- **Extracted records**
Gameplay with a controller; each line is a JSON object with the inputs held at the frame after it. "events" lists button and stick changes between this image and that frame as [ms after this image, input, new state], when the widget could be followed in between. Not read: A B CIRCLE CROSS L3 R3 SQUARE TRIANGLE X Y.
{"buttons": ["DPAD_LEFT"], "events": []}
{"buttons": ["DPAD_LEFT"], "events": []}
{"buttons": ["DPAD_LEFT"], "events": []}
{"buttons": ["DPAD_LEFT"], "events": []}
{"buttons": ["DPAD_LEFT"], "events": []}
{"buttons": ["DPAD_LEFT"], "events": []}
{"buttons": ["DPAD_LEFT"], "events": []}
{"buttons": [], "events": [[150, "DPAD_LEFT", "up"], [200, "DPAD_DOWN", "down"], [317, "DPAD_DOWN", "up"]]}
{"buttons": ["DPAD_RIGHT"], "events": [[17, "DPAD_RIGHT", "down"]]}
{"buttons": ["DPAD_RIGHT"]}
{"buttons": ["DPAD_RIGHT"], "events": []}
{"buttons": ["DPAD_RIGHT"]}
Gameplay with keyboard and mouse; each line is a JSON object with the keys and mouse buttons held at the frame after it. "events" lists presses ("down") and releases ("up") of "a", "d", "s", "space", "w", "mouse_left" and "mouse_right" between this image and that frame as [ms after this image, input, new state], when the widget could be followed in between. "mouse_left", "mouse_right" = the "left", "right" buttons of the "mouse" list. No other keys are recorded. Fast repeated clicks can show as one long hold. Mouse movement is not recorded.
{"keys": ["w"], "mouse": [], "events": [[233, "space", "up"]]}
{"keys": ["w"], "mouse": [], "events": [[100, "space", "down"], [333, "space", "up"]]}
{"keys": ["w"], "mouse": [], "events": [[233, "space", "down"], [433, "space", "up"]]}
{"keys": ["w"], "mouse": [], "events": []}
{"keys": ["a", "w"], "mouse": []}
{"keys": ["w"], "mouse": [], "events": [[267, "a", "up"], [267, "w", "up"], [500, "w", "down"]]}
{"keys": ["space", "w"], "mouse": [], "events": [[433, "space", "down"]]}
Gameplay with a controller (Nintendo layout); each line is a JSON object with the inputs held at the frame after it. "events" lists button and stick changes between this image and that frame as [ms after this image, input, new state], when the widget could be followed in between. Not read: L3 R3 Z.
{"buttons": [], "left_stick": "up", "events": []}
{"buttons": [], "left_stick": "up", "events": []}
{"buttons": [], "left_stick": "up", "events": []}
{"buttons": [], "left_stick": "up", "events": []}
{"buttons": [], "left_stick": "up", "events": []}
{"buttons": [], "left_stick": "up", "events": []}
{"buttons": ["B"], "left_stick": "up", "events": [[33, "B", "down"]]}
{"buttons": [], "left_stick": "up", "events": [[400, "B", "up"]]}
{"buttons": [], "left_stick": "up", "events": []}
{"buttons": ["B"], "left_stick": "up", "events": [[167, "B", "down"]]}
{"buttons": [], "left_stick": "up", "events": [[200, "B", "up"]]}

- **Activity**
Word for word, copy out the entries.

- **Solution for this problem**
Gameplay with a controller; each line is a JSON object with the inputs held at the frame after it. "events" lists button and stick changes between this image and that frame as [ms after this image, input, new state], when the widget could be followed in between. Not read: A B CIRCLE CROSS L3 R3 SQUARE TRIANGLE X Y.
{"buttons": ["DPAD_LEFT"], "events": []}
{"buttons": ["DPAD_LEFT"], "events": []}
{"buttons": ["DPAD_LEFT"], "events": []}
{"buttons": ["DPAD_LEFT"], "events": []}
{"buttons": ["DPAD_LEFT"], "events": []}
{"buttons": ["DPAD_LEFT"], "events": []}
{"buttons": ["DPAD_LEFT"], "events": []}
{"buttons": [], "events": [[150, "DPAD_LEFT", "up"], [200, "DPAD_DOWN", "down"], [317, "DPAD_DOWN", "up"]]}
{"buttons": ["DPAD_RIGHT"], "events": [[17, "DPAD_RIGHT", "down"]]}
{"buttons": ["DPAD_RIGHT"]}
{"buttons": ["DPAD_RIGHT"], "events": []}
{"buttons": ["DPAD_RIGHT"]}
Gameplay with keyboard and mouse; each line is a JSON object with the keys and mouse buttons held at the frame after it. "events" lists presses ("down") and releases ("up") of "a", "d", "s", "space", "w", "mouse_left" and "mouse_right" between this image and that frame as [ms after this image, input, new state], when the widget could be followed in between. "mouse_left", "mouse_right" = the "left", "right" buttons of the "mouse" list. No other keys are recorded. Fast repeated clicks can show as one long hold. Mouse movement is not recorded.
{"keys": ["w"], "mouse": [], "events": [[233, "space", "up"]]}
{"keys": ["w"], "mouse": [], "events": [[100, "space", "down"], [333, "space", "up"]]}
{"keys": ["w"], "mouse": [], "events": [[233, "space", "down"], [433, "space", "up"]]}
{"keys": ["w"], "mouse": [], "events": []}
{"keys": ["a", "w"], "mouse": []}
{"keys": ["w"], "mouse": [], "events": [[267, "a", "up"], [267, "w", "up"], [500, "w", "down"]]}
{"keys": ["space", "w"], "mouse": [], "events": [[433, "space", "down"]]}
Gameplay with a controller (Nintendo layout); each line is a JSON object with the inputs held at the frame after it. "events" lists button and stick changes between this image and that frame as [ms after this image, input, new state], when the widget could be followed in between. Not read: L3 R3 Z.
{"buttons": [], "left_stick": "up", "events": []}
{"buttons": [], "left_stick": "up", "events": []}
{"buttons": [], "left_stick": "up", "events": []}
{"buttons": [], "left_stick": "up", "events": []}
{"buttons": [], "left_stick": "up", "events": []}
{"buttons": [], "left_stick": "up", "events": []}
{"buttons": ["B"], "left_stick": "up", "events": [[33, "B", "down"]]}
{"buttons": [], "left_stick": "up", "events": [[400, "B", "up"]]}
{"buttons": [], "left_stick": "up", "events": []}
{"buttons": ["B"], "left_stick": "up", "events": [[167, "B", "down"]]}
{"buttons": [], "left_stick": "up", "events": [[200, "B", "up"]]}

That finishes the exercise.